Nous allâmes instruire milord de ce désastre. Vous connaissez son cœur : il est aussi tendre pour ses amis que terrible à ses ennemis. Jamais homme ne fut plus compatissant avec une physionomie plus dure. Il se donna autant de peine pour secourir la mourante, pour découvrir l’asile de Jenni et de sa scélérate, qu’il en avait prises pour donner l’Espagne à l’archiduc. Toutes nos recherches furent inutiles. Je crus que Freind en mourrait. Vous volions tantôt chez Primerose, dont l’agonie était longue, tantôt à Rochester, à Douvres, à Portsmouth ; on envoyait des courriers partout, on était partout, on errait à l’aventure, comme des chiens de chasse qui ont perdu la voie ; et cependant la mère infortunée de l’infortunée Primerose voyait d’heure en heure mourir sa fille.

Enfin nous apprenons qu’une femme assez jeune et assez belle, accompagnée de trois jeunes gens et de quelques valets, s’est embarquée à Newport dans le comté de Pembroke, sur un petit vaisseau qui était à la rade, plein de contrebandiers, et que ce bâtiment est parti pour l’Amérique septentrionale.

Freind, à cette nouvelle, poussa un profond soupir ; puis, tout à coup se recueillant et me serrant la main : « Il faut, dit-il, que j’aille en Amérique. » Je lui répondis en l’admirant et en pleurant : « Je ne vous quitterai pas ; mais que pourrez-vous faire ?

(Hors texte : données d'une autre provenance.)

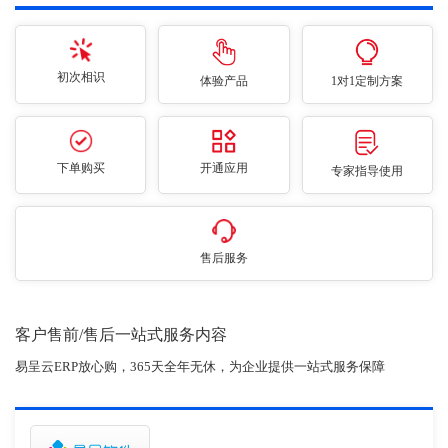
初次相识
体验产品
1对1定制方案
下单购买
开通应用
专家指导使用
售后服务
客户售前/售后一站式服务内容
易呈云ERP放心购，365天全年无休，为企业提供一站式服务保障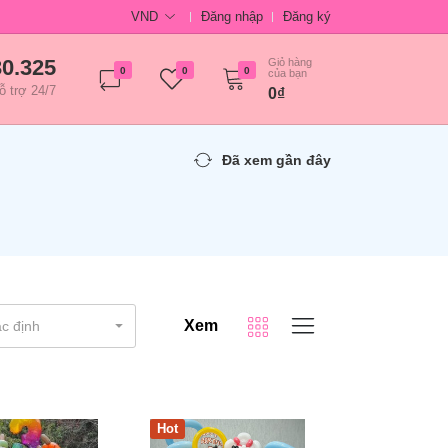
VND
Đăng nhập
Đăng ký
30.325
Giỏ hàng
0
0
0
của bạn
ỗ trợ 24/7
0₫
Đã xem gần đây
Xem
c định
Hot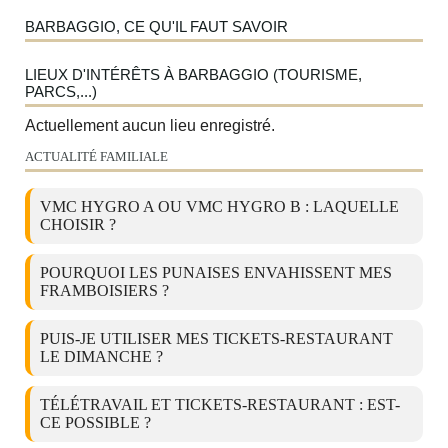
BARBAGGIO, CE QU'IL FAUT SAVOIR
LIEUX D'INTÉRÊTS À BARBAGGIO (TOURISME,
PARCS,...)
Actuellement aucun lieu enregistré.
ACTUALITÉ FAMILIALE
VMC HYGRO A OU VMC HYGRO B : LAQUELLE
CHOISIR ?
POURQUOI LES PUNAISES ENVAHISSENT MES
FRAMBOISIERS ?
PUIS-JE UTILISER MES TICKETS-RESTAURANT
LE DIMANCHE ?
TÉLÉTRAVAIL ET TICKETS-RESTAURANT : EST-
CE POSSIBLE ?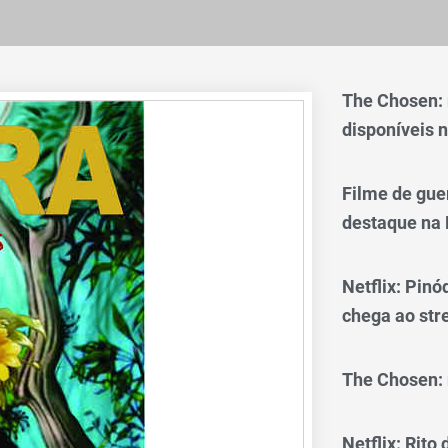
The Chosen:
disponíveis n
Filme de gue
destaque na 
Netflix: Pinó
chega ao st
The Chosen: 
Netflix: Rito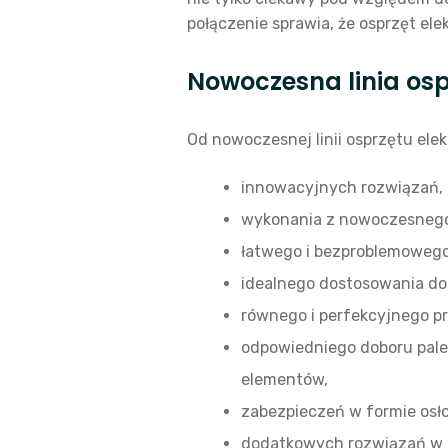
połączenie sprawia, że osprzęt ele
Nowoczesna linia osp
Od nowoczesnej linii osprzętu ele
innowacyjnych rozwiązań,
wykonania z nowoczesneg
łatwego i bezproblemoweg
idealnego dostosowania do
równego i perfekcyjnego pr
odpowiedniego doboru palet
elementów,
zabezpieczeń w formie osł
dodatkowych rozwiązań w z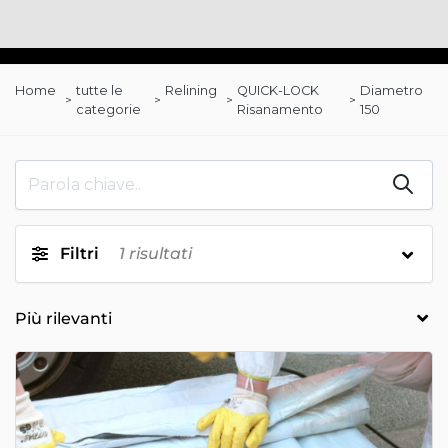
Home
tutte le
Relining
QUICK-LOCK
Diametro
categorie
Risanamento
150
Filtri
1
risultati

— Ramener mon fils unique, dit-il, à sa patrie et à la vertu, ou m’ensevelir auprès de lui. » Nous ne pouvions douter en effet aux indices qu’on nous donna que ce ne fût Jenni qui s’était embarqué avec cette horrible femme et Birton, et les garnements du cortège.

Le bon père, ayant pris son parti, dit adieu à milord Peterborough, qui retourna bientôt en Catalogne ; et nous allâmes fréter à Bristol un vaisseau pour la rivière de Delaware et pour la baie de Maryland. Freind concluait que, ces parages étant au milieu des possessions anglaises, il fallait y diriger sa navigation, soit que son fils fût vers le sud, soit qu’il eut marché vers le septentrion. Il se munit d’argent, de lettres de change, et de vivres, laissant à Londres un domestique affidé, chargé de lui donner des nouvelles par les vaisseaux qui allaient toutes les semaines dans le Maryland ou dans la Pensylvanie.

Nous partîmes ; les gens de l’équipage, en voyant la sérénité sur le visage de Freind, croyaient que nous faisions un voyage de plaisir. Mais, quand il n’avait que moi pour témoin, ses soupirs m’expliquaient assez sa douleur profonde. Je m’applaudissais quelquefois en secret de l’honneur de consoler une si belle âme. Un vent d’ouest nous retint longtemps à la hauteur des Sorlingues. Nous fûmes obligés de diriger notre route vers la Nouvelle-Angleterre. Que d’informations nous fîmes sur toute la côte ! Que de temps et de soins perdus ! Enfin un vent de nord-est s’étant levé, nous tournâmes vers Maryland. C’est là qu’on nous dépeignit Jenni, la Clive-Hart, et leurs compagnons.

Ils avaient séjourné sur la côte pendant plus d’un mois, et avaient étonné toute la colonie par des débauches et des magnificences inconnues jusqu’alors dans cette partie du globe ; après quoi ils étaient disparus, et personne ne savait de leurs nouvelles.

Nous avançâmes dans la baie avec le dessein d’aller jusqu’à Baltimore prendre de nouvelles informations.